In Boston Harbor, on the other hand, the Court held that the Massachusetts Water Resources Authority, a state agency, acted as a market participant when it required contractors working on the clean-up of Boston Harbor to agree to the terms of a project labor agreement negotiated by a project construction manager and a labor union. The Court concluded that there was “no question but that [the state agency] was attempting to ensure an efficient project that would be completed as quickly and effectively as possible at the lowest cost.” 507 U.S. at 232, 113 S.Ct. 1190. The Court also noted that “the challenged action in this litigation was specifically tailored to one particular job, the Boston Harbor cleanup project,” and that there was no reason to believe that the government was motivated by anything but purely proprietary interests. Id.
We have applied these cases in a number of contexts, without formulating a general rule for applying the market participant exception. We held that the market participant exception did not apply to a California law that permitted employees in state-approved apprenticeship programs to receive less than the prevailing wage but required employees in non-approved apprenticeship programs to receive the prevailing wage. See Dillingham, 190 F.3d at 1037-38 (noting that the apprenticeship standards were not “based upon unique needs that the … project presented” and that the state was not motivated by “management concerns” in implementing the standards). On the other hand, we applied the exception and held that the City of Oakland was a market participant when it canceled a newspaper subscription and refused to continue to pay for advertising during a labor dispute. Alameda Newspapers, Inc. v. City of Oakland, 95 F.3d 1406, 1415-16 (9th Cir.1996). We have also held that a city may require private contractors to adhere to the terms of a collective bargaining agreement when doing business with the city. Assoc. Builders & Contractors, Inc. v. City of Seward, 966 F.2d 492, 496 (9th Cir.1992).4
The combined teaching of these cases is that when a state uses its spending power to shape the overall labor market in a manner that is essentially nonproprietary, the market participant exception will not apply and the state action may be subject to NLRA preemption. We draw upon the reasoning of the Fifth Circuit, which uses a two-part test as an aid in determining when the market participant exception applies:
First, does the challenged action essentially reflect the entity’s own interest in the efficient procurement of needed goods and services, as measured by comparison with the typical behavior of private parties in similar circumstances? Second, does the narrow scope of the challenged action defeat an inference that its primary goal was to encourage a general policy rather than address a specific proprietary problem? Both questions seek to isolate a class of government interactions with the market that are so narrowly focused, and so in keeping with the ordinary behavior of private parties, that a regulatory impulse can be safely ruled out.

DATASET SECTION =
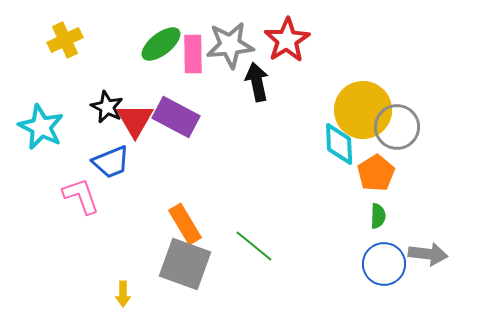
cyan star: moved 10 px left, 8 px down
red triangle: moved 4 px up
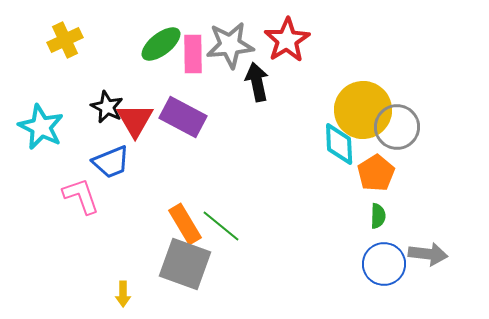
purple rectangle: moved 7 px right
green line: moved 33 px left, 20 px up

WHAT THIS EXERCISE ASKS =
• 1. In the passage on the market participant exception, whose reasoning does the court draw upon for its two-part test?
• 2. Pick up the passage on the market participant exception after its final sentence and keep writing it.
The listing has no connection to the passage on the market participant exception.

SOLVED TASKS =
• 1. The Fifth Circuit's.

• 2.
Cardinal Towing & Auto Repair, Inc. v. City of Bedford, 180 F.3d 686, 693 (5th Cir.1999).
The first prong, which looks to the nature of the expenditure, protects comprehensive state policies with wide application from preemption, as long as the type of state action is essentially proprietary. See Building & Constr. Trades Dep’t, AFL-CIO v. Allbaugh, 295 F.3d 28, 34-36 (D.C.Cir.2002) (holding an executive order that applied to all federally funded construction projects not preempted, where the order concerned a project labor agreement that private employers often enter into in the construction field). The second prong, which looks at the scope of the expenditure, protects narrow spending decisions ? decisions that do not necessarily reflect a state’s interest in the efficient procurement of goods or services but that also do not have the effect of broader social regulation. See, e.g., Alameda Newspapers, 95 F.3d at 1417-18. Both prongs are methods of determining whether the state action at issue in fact constitutes regulation.
Here, we conclude that sections 16645.2 and 16645.7 are regulatory and thus not covered by the market participant exception. Turning to the first prong, the statute on its face does not purport to reflect California’s interest in the efficient procurement of goods and services, as measured by the similar behavior of private parties. Rather, the statute’s preamble makes clear that the legislative purpose is not procurement, but preventing the state from influencing employee choice about whether to join a union. ? 16645, Historical and Statutory Notes, Section 1 of Stats.2000, c. 872 (“It is the policy of the state not to interfere with an employee’s choice about whether to join or to be represented by a labor union. For this reason, the state should not subsidize efforts by an employer to assist, promote, or deter union organizing.”) (emphasis added).
Nor do sections 16645.2 and 16645.7 have a narrow scope or any other element that would indicate that the statute is unrelated to broader social regulation. To the contrary, the statute by its design sweeps broadly to shape policy in the overall labor market. The statute applies to all employers in California who accept any state grant or funding in excess of $10,000. ?? 16645.2, 16645.7. It imposes separate accounting requirements on any business that accepts a state grant or enters into a contract with the state for more than $10,000. Id. It contains a provision for civil penalties and permits private parties to file civil actions against employers who violate the statute. ?? 16645.2(d), 16645.8. The statute’s scope indicates a general state position, not a narrow attempt to achieve a specific goal. Thus, there is no question but that sections 16645.2 and 16645.7 are designed to have a broad social impact, by altering the ability of a wide range of recipients of state money to advocate about union issues.5 Therefore, we conclude that sections 16645.2 and 16645.7 are regulatory measures that do not fall within the market participant exception.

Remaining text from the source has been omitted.